Number of Contacts with Client
I had ten contacts with the client. These were face-to-face contacts on a daily basis for two weeks. After two weeks, I was told that the woman went on vacation with her family and they were going to travel to Canada to visit her homeland.
The client was referred to the center by her daughter. After the first symptoms of dementia are revealed, the family tries not to leave the woman alone. Although her condition is not very serious at present, she sometimes feels confused or disoriented. All her children work full time and cannot stay with her during the day. They feel disturbed about her condition and the possible development of the disease, so they decided that staying at an Adult Day Health Care Center on weekdays could be a good solution. The client is a communicative and easy-going person, so she feels good in the company of equals.
Nature of Dissatisfaction
Despite my theoretical knowledge, I have experienced certain practice skill limitations while working at the Adult Day Health Care Center. During previous practices, I worked in a hospital unit, and my duties were different. At the day health care center, the duties of a nurse are more related to observation and general care than treatment. Of course, we control the patient concerning the administered medicine and provide help in case of necessity, but it differs from the common practice at hospitals. Moreover, I felt stuck because of my emotional condition. The clients of these centers are usually older adults with chronic or incurable diseases. Thus, the thoughts that I cannot really help to cure and my only duty is to provide care and reduce suffering were disturbing me at first.

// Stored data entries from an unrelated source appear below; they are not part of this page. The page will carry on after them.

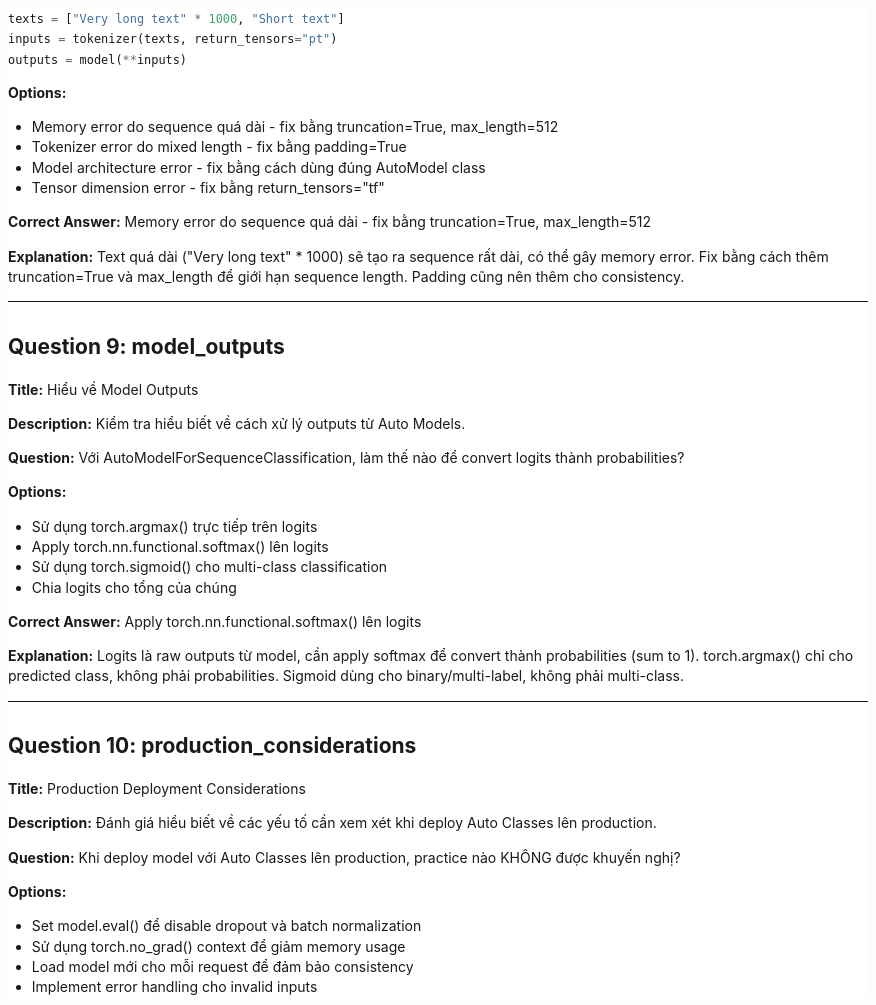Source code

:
 ```python
texts = ["Very long text" * 1000, "Short text"]
inputs = tokenizer(texts, return_tensors="pt")
outputs = model(**inputs)
```

**Options:**
- Memory error do sequence quá dài - fix bằng truncation=True, max_length=512
- Tokenizer error do mixed length - fix bằng padding=True
- Model architecture error - fix bằng cách dùng đúng AutoModel class
- Tensor dimension error - fix bằng return_tensors="tf"

**Correct Answer:** Memory error do sequence quá dài - fix bằng truncation=True, max_length=512

**Explanation:** Text quá dài ("Very long text" * 1000) sẽ tạo ra sequence rất dài, có thể gây memory error. Fix bằng cách thêm truncation=True và max_length để giới hạn sequence length. Padding cũng nên thêm cho consistency.

---

## Question 9: model_outputs
**Title:** Hiểu về Model Outputs

**Description:** Kiểm tra hiểu biết về cách xử lý outputs từ Auto Models.

**Question:** Với AutoModelForSequenceClassification, làm thế nào để convert logits thành probabilities?

**Options:**
- Sử dụng torch.argmax() trực tiếp trên logits
- Apply torch.nn.functional.softmax() lên logits
- Sử dụng torch.sigmoid() cho multi-class classification
- Chia logits cho tổng của chúng

**Correct Answer:** Apply torch.nn.functional.softmax() lên logits

**Explanation:** Logits là raw outputs từ model, cần apply softmax để convert thành probabilities (sum to 1). torch.argmax() chỉ cho predicted class, không phải probabilities. Sigmoid dùng cho binary/multi-label, không phải multi-class.

---

## Question 10: production_considerations
**Title:** Production Deployment Considerations

**Description:** Đánh giá hiểu biết về các yếu tố cần xem xét khi deploy Auto Classes lên production.

**Question:** Khi deploy model với Auto Classes lên production, practice nào KHÔNG được khuyến nghị?

**Options:**
- Set model.eval() để disable dropout và batch normalization
- Sử dụng torch.no_grad() context để giảm memory usage
- Load model mới cho mỗi request để đảm bảo consistency
- Implement error handling cho invalid inputs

I was too emotional, and it made me feel dissatisfied as a professional. For example, the first time the client told me about her husband and the history of their family I could not help crying which was not professional. On the whole, I was observing discrepancies between my professional duties and personal feelings. I felt stuck because of countertransference between the client and me. I became attached to this client more than to the others. She resembled my primary school teacher who was a very kind and smart woman. I suppose it could be noticed in my actions or non-verbal behavior because I was more attentive to her than to other clients. I guess the old woman was happy with my attention and dedication, but I realize that excessive attachment to one client leaves me less time for the others and is unacceptable.
Also, I experienced a lack of communicative skills. I suppose that for nurses occupied in such centers, communicative skills are as essential as the ability to provide care and treatment. I have more experience in patient care related to treatment and following prescriptions, but I do not have enough skill of long-term communication with patients in general and elderly patients in particular. I also felt stuck when the clients wanted to talk about their health condition because not all of them are aware of the seriousness of their condition. Thus, I had to find suitable words to comfort them because most of them are hypertensive and should avoid worries.
On the whole, I consider practice at Adult Day Health Care Center a useful experience. It revealed my experience gaps and skill limitations that help to define further directions of professional development. I have realized that continuous education and self-improvement are the necessary components of professional growth because the nursing practice is diverse and demands many skills.